What you need to do: The following data has a line with "X031288Y017892D01*" and a line with "X031763Y016906D01*". Write out exactly those lines and all the lines between them.

Data excerpts:
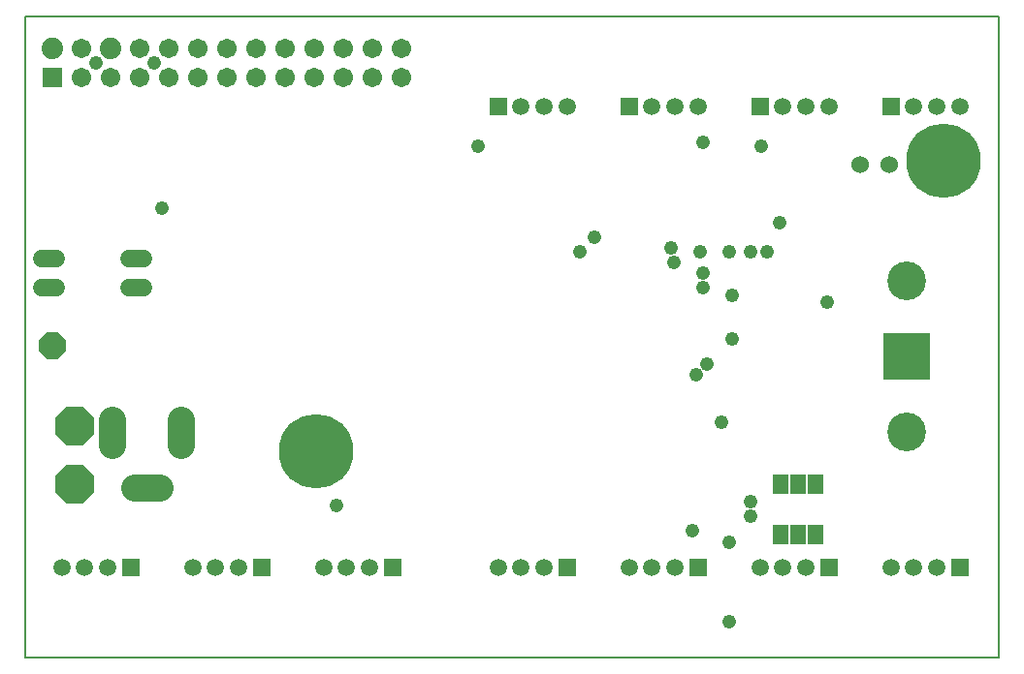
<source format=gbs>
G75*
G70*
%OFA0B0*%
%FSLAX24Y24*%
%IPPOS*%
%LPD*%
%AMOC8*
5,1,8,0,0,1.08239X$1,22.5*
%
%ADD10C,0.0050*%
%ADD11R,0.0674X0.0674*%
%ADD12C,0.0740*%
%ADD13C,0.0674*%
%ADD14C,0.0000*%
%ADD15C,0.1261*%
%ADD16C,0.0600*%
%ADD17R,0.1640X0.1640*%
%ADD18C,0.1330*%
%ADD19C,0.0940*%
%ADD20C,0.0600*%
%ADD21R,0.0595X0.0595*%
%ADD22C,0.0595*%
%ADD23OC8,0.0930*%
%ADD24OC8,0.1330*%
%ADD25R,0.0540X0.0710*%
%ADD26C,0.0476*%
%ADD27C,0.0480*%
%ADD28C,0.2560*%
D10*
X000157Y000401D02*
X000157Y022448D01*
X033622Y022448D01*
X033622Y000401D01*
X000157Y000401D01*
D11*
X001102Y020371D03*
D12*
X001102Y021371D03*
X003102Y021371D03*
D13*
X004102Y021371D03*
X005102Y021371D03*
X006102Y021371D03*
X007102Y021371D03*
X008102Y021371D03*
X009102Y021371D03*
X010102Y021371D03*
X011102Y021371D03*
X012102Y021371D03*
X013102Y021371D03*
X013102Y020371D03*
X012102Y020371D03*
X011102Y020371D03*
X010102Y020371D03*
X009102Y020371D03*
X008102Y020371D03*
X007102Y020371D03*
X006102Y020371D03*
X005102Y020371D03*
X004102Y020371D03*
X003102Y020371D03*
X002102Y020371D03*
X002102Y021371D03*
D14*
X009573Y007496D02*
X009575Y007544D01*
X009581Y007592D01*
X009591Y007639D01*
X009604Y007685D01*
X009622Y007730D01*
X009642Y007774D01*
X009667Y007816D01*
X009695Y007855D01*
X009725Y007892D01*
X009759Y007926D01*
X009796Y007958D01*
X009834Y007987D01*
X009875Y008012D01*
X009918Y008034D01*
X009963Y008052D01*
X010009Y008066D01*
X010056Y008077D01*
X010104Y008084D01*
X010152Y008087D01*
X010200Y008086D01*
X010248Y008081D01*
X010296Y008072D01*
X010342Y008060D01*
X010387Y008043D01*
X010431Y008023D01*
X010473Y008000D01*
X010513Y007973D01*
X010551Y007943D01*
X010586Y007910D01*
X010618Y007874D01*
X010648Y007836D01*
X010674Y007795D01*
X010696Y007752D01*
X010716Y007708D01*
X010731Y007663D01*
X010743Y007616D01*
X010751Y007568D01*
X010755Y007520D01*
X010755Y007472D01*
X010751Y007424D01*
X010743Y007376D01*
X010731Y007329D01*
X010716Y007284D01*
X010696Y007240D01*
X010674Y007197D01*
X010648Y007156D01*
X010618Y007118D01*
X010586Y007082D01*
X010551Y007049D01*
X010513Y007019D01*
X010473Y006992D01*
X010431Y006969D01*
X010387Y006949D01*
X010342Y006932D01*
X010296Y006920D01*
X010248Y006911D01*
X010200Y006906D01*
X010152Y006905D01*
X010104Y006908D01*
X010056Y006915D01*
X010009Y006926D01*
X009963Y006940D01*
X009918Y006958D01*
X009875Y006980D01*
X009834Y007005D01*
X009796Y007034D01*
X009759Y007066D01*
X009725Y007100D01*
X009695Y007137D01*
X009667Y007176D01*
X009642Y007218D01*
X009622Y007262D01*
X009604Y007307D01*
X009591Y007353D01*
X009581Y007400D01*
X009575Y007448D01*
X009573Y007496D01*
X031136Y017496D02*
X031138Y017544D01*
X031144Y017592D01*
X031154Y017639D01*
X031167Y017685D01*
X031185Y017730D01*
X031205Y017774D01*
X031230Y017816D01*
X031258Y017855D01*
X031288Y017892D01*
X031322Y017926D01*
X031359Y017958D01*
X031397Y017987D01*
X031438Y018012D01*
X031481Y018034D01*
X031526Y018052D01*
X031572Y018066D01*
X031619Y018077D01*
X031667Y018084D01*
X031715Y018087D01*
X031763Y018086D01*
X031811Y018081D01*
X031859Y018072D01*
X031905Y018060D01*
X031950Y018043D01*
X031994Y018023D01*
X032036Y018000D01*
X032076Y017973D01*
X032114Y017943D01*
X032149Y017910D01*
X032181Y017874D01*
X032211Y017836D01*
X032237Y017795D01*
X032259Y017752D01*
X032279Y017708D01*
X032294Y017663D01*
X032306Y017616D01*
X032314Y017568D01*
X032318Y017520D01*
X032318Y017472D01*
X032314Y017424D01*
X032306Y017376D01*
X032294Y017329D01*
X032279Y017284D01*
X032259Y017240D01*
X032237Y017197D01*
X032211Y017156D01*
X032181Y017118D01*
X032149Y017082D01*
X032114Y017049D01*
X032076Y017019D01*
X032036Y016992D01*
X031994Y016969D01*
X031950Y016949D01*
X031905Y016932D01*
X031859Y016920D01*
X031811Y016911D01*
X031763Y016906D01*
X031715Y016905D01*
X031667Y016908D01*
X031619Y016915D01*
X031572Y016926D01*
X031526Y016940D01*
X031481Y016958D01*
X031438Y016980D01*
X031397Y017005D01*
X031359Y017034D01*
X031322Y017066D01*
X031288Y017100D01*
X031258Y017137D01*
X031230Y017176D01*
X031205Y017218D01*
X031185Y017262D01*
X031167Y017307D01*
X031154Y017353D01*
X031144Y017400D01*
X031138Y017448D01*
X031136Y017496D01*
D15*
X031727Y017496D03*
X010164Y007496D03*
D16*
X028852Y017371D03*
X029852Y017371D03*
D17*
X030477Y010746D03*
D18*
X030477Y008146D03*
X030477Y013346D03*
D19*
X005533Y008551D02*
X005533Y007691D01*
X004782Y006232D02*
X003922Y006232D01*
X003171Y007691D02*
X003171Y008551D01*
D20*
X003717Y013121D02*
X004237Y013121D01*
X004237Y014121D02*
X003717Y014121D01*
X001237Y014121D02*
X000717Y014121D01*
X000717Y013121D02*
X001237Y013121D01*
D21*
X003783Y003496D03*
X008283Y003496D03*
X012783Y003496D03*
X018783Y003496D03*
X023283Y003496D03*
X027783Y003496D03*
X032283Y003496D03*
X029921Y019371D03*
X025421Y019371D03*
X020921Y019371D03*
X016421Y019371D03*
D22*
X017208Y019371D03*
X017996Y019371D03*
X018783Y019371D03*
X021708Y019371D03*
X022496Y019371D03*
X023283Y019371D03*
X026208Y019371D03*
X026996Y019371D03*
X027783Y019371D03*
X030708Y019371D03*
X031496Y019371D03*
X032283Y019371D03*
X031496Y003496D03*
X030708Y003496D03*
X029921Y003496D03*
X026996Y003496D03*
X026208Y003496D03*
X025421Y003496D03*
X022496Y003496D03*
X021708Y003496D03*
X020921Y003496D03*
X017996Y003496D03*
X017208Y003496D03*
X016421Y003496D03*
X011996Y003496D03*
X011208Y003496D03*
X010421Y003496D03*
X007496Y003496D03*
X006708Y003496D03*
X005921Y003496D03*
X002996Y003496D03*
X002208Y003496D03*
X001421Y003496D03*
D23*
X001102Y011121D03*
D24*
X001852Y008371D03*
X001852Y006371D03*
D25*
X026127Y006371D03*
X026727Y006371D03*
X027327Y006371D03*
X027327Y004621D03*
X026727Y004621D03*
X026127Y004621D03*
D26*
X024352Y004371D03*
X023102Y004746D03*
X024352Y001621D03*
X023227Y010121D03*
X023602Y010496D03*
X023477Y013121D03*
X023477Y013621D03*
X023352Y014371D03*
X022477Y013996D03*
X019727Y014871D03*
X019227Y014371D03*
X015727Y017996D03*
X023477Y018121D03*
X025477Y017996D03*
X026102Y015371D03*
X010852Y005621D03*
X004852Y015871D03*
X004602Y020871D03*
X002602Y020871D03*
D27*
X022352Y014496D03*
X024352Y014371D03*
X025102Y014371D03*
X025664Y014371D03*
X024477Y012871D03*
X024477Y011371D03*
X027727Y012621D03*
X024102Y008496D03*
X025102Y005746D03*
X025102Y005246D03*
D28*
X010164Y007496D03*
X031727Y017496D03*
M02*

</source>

Final answer:
X031288Y017892D01*
X031322Y017926D01*
X031359Y017958D01*
X031397Y017987D01*
X031438Y018012D01*
X031481Y018034D01*
X031526Y018052D01*
X031572Y018066D01*
X031619Y018077D01*
X031667Y018084D01*
X031715Y018087D01*
X031763Y018086D01*
X031811Y018081D01*
X031859Y018072D01*
X031905Y018060D01*
X031950Y018043D01*
X031994Y018023D01*
X032036Y018000D01*
X032076Y017973D01*
X032114Y017943D01*
X032149Y017910D01*
X032181Y017874D01*
X032211Y017836D01*
X032237Y017795D01*
X032259Y017752D01*
X032279Y017708D01*
X032294Y017663D01*
X032306Y017616D01*
X032314Y017568D01*
X032318Y017520D01*
X032318Y017472D01*
X032314Y017424D01*
X032306Y017376D01*
X032294Y017329D01*
X032279Y017284D01*
X032259Y017240D01*
X032237Y017197D01*
X032211Y017156D01*
X032181Y017118D01*
X032149Y017082D01*
X032114Y017049D01*
X032076Y017019D01*
X032036Y016992D01*
X031994Y016969D01*
X031950Y016949D01*
X031905Y016932D01*
X031859Y016920D01*
X031811Y016911D01*
X031763Y016906D01*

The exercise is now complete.